5G’nin yaygınlaşmasıyla birlikte, mobil veri trafiği de hızla artıyor. Küresel mobil veri trafiğinin önümüzdeki yıllarda katlanarak artması bekleniyor[6]. Bu artış, 5G’nin sunduğu yüksek hız ve kapasite sayesinde mümkün oluyor. 5G’nin kullanımı yaygınlaştıkça, hizmete giren bağımsız 5G ağı sayısındaki artış da hem tüketicilere hem de işletmelere yeni ve daha yüksek bağlantı kapasitesi gerektiren uygulamalardan yararlanma olanağı sağlıyor.
Çin’de gelişmiş 5G teknolojisi (5G-A) geliştiriliyor. Hücre iletişiminin kapasitesini yeni bir seviyeye taşıyan 5G-A, endüstriyel kontrolde etkinliği artırırken, iş akışlarına getirdiği esneklikle geleneksel sanayi kollarını “akıllı imalat” ile entegre ediyor[7].

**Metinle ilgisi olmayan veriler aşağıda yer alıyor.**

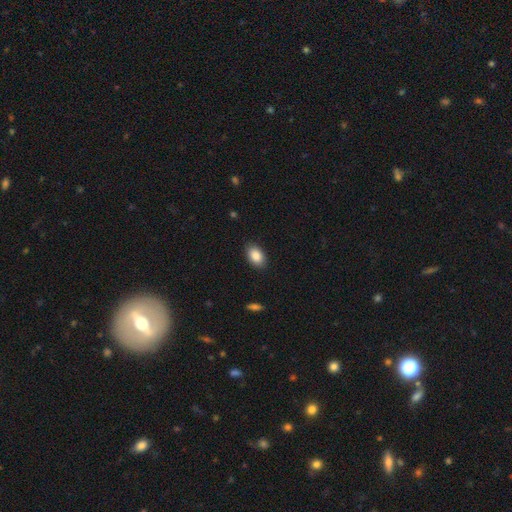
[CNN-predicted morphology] Overall: smooth (88%). How rounded: in between (90%). Merging: none (88%).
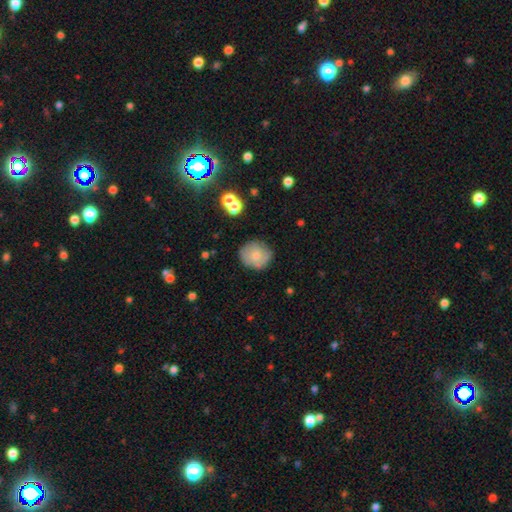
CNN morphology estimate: smooth_or_featured: smooth (p=0.74) [alt: featured or disk p=0.18]
how_rounded: round (p=0.85) [alt: in between p=0.14]
merging: none (p=0.79) [alt: minor disturbance p=0.15]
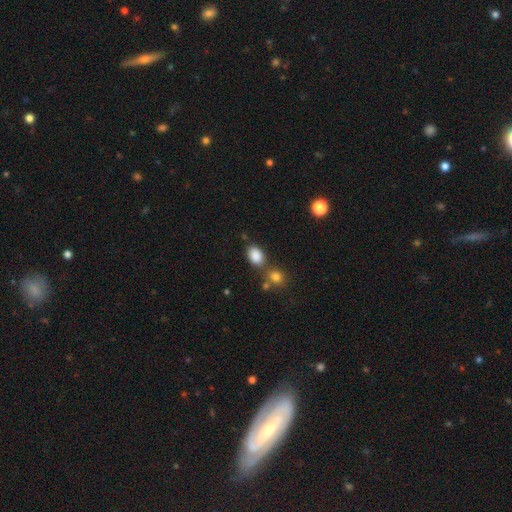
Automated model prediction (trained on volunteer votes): Morphology: type=smooth (86%); roundness=in between (81%); merging=none (66%).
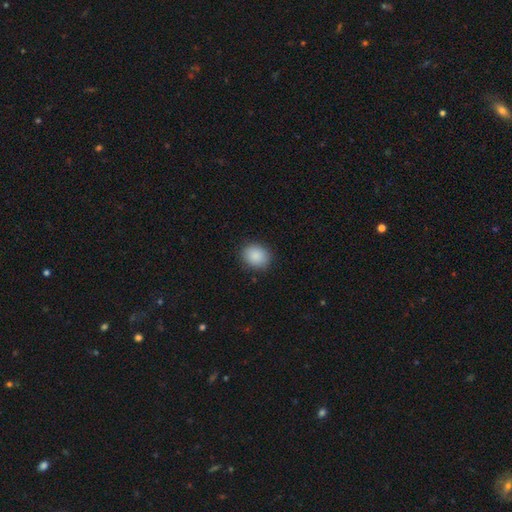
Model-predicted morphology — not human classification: type=smooth (89%); roundness=round (61%); merging=none (89%).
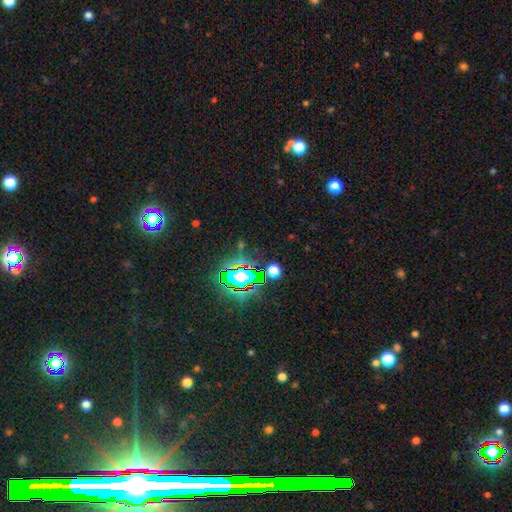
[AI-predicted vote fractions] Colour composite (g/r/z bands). It shows a star or artifact, not a galaxy (80%).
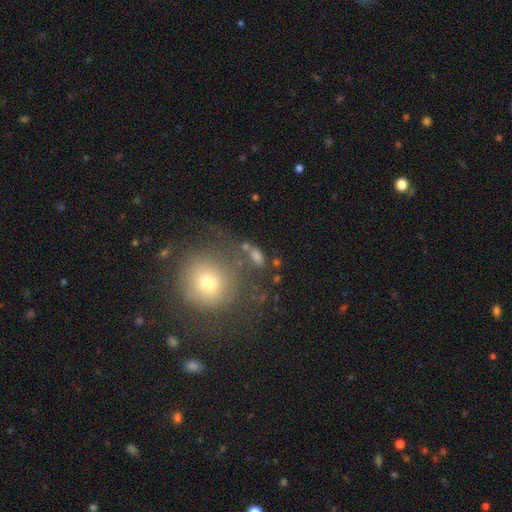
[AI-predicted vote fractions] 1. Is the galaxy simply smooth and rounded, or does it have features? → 62% smooth, 20% featured or disk, 18% star or artifact.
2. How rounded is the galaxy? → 49% in between, 43% round, 8% cigar-shaped.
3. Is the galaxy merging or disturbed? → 58% none, 16% minor disturbance, 13% merger, 13% major disturbance.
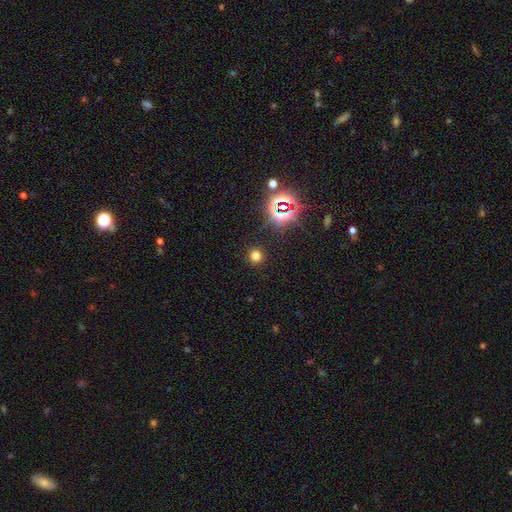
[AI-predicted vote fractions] Smooth or featured? Predicted: smooth (p=0.69). How rounded? Predicted: round (p=0.92). Merging? Predicted: none (p=0.90).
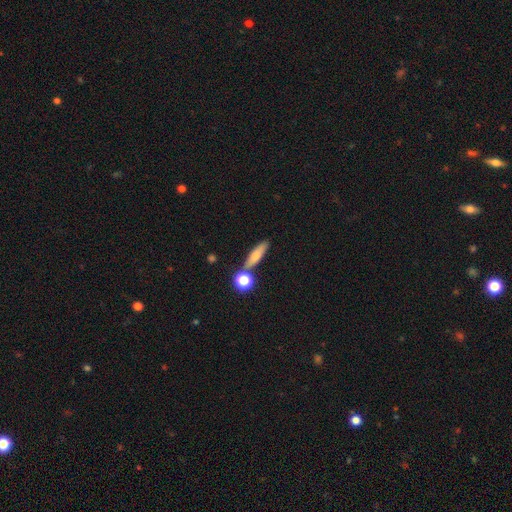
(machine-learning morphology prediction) This appears to be a smooth galaxy with no disk features (64%) that is cigar-shaped (63%). Merging: none (73%).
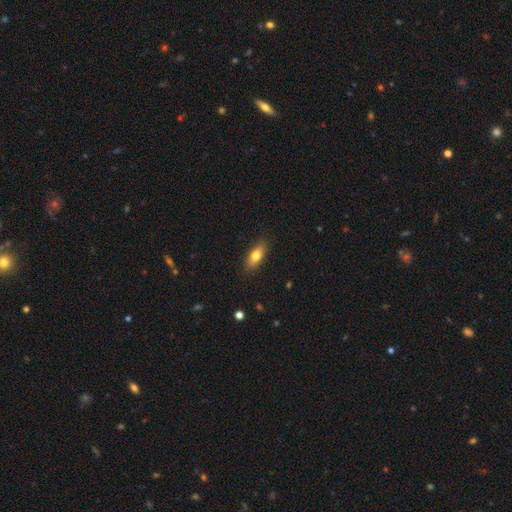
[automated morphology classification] Overall: smooth (71%). How rounded: in between (67%; cigar-shaped 29%). Merging: none (87%).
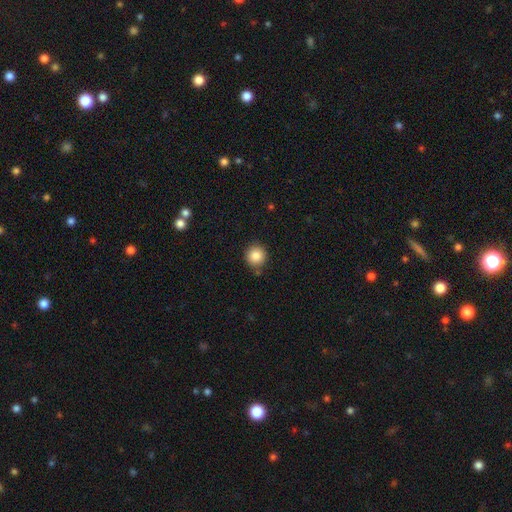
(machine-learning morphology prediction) This is clearly a smooth galaxy (86%). How rounded: clearly round (93%). Merging: clearly none (85%).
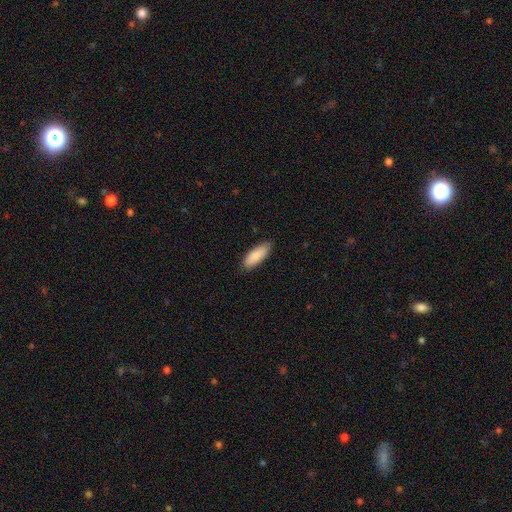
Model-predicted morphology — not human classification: type=smooth (88%); roundness=in between (69%); merging=none (85%).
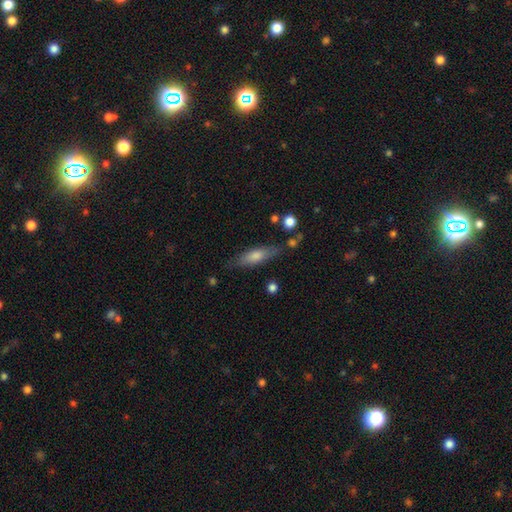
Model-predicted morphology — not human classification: smooth 61%, featured or disk 32%, star or artifact 7%. Down the decision tree: how rounded — cigar-shaped (59%); merging — none (74%).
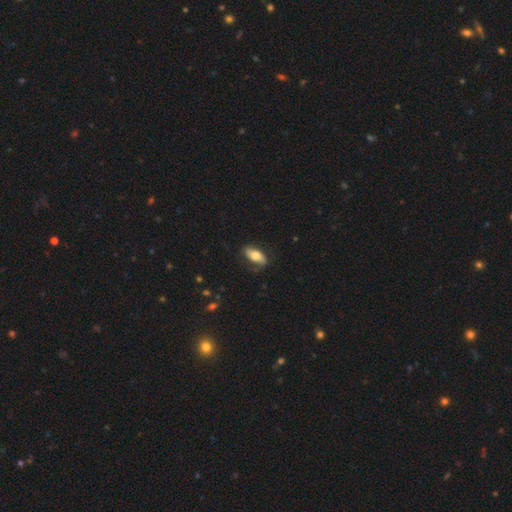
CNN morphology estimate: A smooth galaxy with no disk features (55%) that is in between round and cigar-shaped (85%). Merging: none (75%).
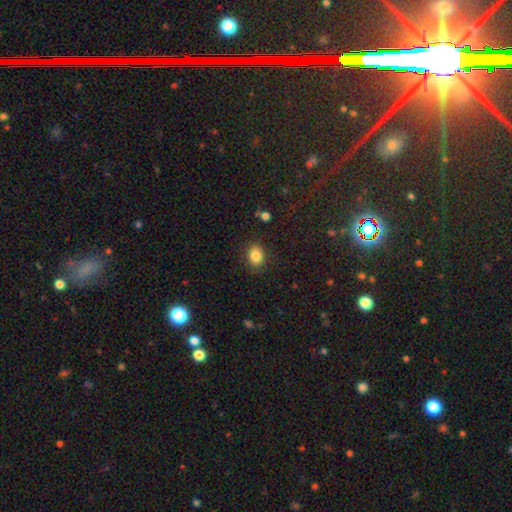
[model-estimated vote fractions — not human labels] A smooth galaxy with no disk features (84%) that is in between round and cigar-shaped (60%).

Vote fractions:
- Smooth or featured? smooth: 84% / star or artifact: 10% / featured or disk: 6%
- How rounded? in between: 60% / round: 39% / cigar-shaped: 1%
- Merging? none: 85% / minor disturbance: 11% / major disturbance: 3% / merger: 1%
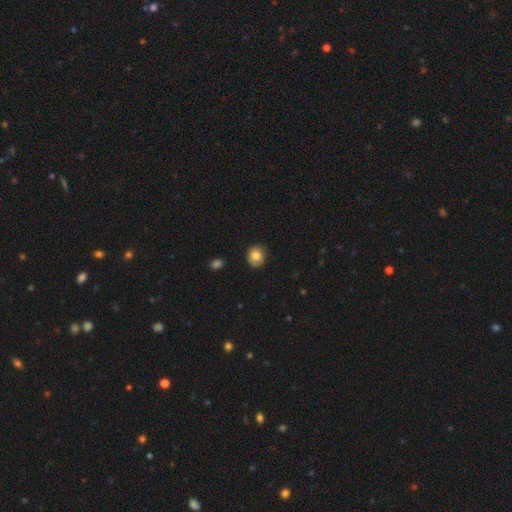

5G’nin Teknik Özellikleri ve Dönüştürücü Etkisi
5G teknolojisi, geleneksel mobil iletişimin çok ötesinde imkanlar sunuyor. 4G’ye kıyasla en az on kat daha yüksek hız (1000+ Mbps), elli kat daha düşük gecikme süresi (1 milisaniyenin altında) ve kilometrekare başına bin kat daha fazla cihaz bağlantı kapasitesi sağlıyor[8]. Bu teknik üstünlükler, birçok yeni nesil uygulamayı mümkün kılıyor.
Özellikle düşük gecikme süresi, gerçek zamanlı uygulamalar için dönüştürücü fırsatlar sunuyor. Uzaktan ameliyat gibi hassas tıbbi işlemlerden, otonom araçların anlık karar verme mekanizmalarına kadar çeşitli kritik uygulamalar, 5G’nin sağladığı ultra düşük gecikme süresiyle mümkün hale geliyor. Yüksek bağlantı kapasitesi ise, akıllı şehir uygulamalarının yaygınlaşmasını ve Nesnelerin İnterneti (IoT) ekosisteminin genişlemesini destekliyor.
5G’nin sağladığı bu teknik üstünlükler, yapay zeka uygulamalarının da yaygınlaşmasına ve performansının artmasına önemli katkılar sunuyor. Özellikle düşük gecikme süresi ve yüksek bağlantı kapasitesi, yapay zeka modellerinin gerçek zamanlı veri işlemesini ve anlık tepki vermesini mümkün kılıyor. Örneğin, akıllı şehirlerdeki trafik yönetim sistemlerinde yapay zeka algoritmaları, 5G sayesinde gerçek zamanlı veri analizi yapabiliyor ve trafik akışını optimize edebiliyor. Ayrıca, 5G altyapısı üzerinden çalışan uç bilişim (edge computing) sistemleri, yapay zeka uygulamalarının daha verimli çalışmasını sağlıyor. Bu da özellikle otonom araçlar, akıllı fabrikalar ve artırılmış gerçeklik uygulamaları gibi alanlarda yapay zekanın potansiyelini en üst düzeye çıkarıyor.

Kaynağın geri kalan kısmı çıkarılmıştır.